When Jesus returns from the desert, he goes to the synagogue. He seeks out words of scripture—not the ones he used to go toe-to-toe with the tempter, but words of promise from the prophet Isaiah. He proclaims: “The Spirit of the Lord is upon me, because he has anointed me to bring good news to the poor. He has sent me to proclaim release to the captives and recovery of sight to the blind, to let the oppressed go free, to proclaim the year of the Lord’s favor.”

Over and against a world tempted toward exploitation, greed, and power, Jesus lives out words of comfort, hope, and justice for the vulnerable. Over and against claiming the favor of God for selfish purposes, Jesus proclaims God’s favor for all, and especially for those who have been trampled, exiled, marginalized. Over and against a narrative of “mightmakes-right,” Jesus gives his life for liberation and healing out of concern for others, beyond concern for self.

Jesus—in his teachings, his leadings, and in his very body—rejects the wilderness idea that we will find satisfaction and peace in life through serving ourselves.

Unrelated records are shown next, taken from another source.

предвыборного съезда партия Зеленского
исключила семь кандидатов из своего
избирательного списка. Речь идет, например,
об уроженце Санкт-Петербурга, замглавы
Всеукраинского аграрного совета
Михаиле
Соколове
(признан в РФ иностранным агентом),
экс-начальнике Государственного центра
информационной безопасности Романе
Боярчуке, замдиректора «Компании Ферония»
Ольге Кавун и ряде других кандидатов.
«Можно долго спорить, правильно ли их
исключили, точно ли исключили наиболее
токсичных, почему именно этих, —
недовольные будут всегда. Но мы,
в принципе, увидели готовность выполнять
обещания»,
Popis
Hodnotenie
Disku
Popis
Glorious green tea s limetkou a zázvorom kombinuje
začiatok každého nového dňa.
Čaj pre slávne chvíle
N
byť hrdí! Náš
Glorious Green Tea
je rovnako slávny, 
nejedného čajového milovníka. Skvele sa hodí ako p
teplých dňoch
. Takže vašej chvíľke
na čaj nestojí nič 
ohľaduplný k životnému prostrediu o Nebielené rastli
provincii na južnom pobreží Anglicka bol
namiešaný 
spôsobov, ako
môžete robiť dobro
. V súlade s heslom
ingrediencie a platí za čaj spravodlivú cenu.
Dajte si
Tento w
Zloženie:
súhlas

Instead, Jesus tells us, over and over again, that peace and joy come into the world through seeking the good of others. This is the theme of Jesus’s life and teaching: urging us to turn from selfishness and arrogance and greed, that we might instead serve one another. Not because it gains us spiritual brownie points, but because it makes our world a closer version of what God intended it to be. Jesus knows, and our world knows, that temptations and exploitations of power always end poorly. They always do damage. They always leave our world broken. They always leave death counts. And so Jesus says, “blessed are the poor, blessed are the hungry, blessed are the persecuted.” And what he means is “remember the poor, remember the hungry, remember the persecuted and the refugee and the immigrant, the children in poverty and the ones with preexisting conditions; remember the ones in detention centers, the ones drowning in debt, the ones without an advocate.” When we follow Jesus in bringing good news and hope to these neighbors, we will find that our world will become more and more a place of hope and of joy, a place of peace and of kindness. We are the ones who are called to be the counter-narrative to exploitation and greed. We are the ones who are called to live out a better plot-line, where all are satisfied, secure, safe. I invite you this season, and beyond, to open your heart to the ways that God is calling you beyond yourself; the ways that God is filling your heart to the brim with love and grace and mercy so that these things might spill over and bless the world; the ways that you are a vessel for the Spirit; the way that you are being led beyond the temptations of this world to a promised land of peace, joy, and provision for all God’s children and all God’s creation. May you overflow with compassion, and may you go forth to bear hope into this wilderness world.

Jesus draws us beyond wilderness temptations to give us an alternative vision for the world.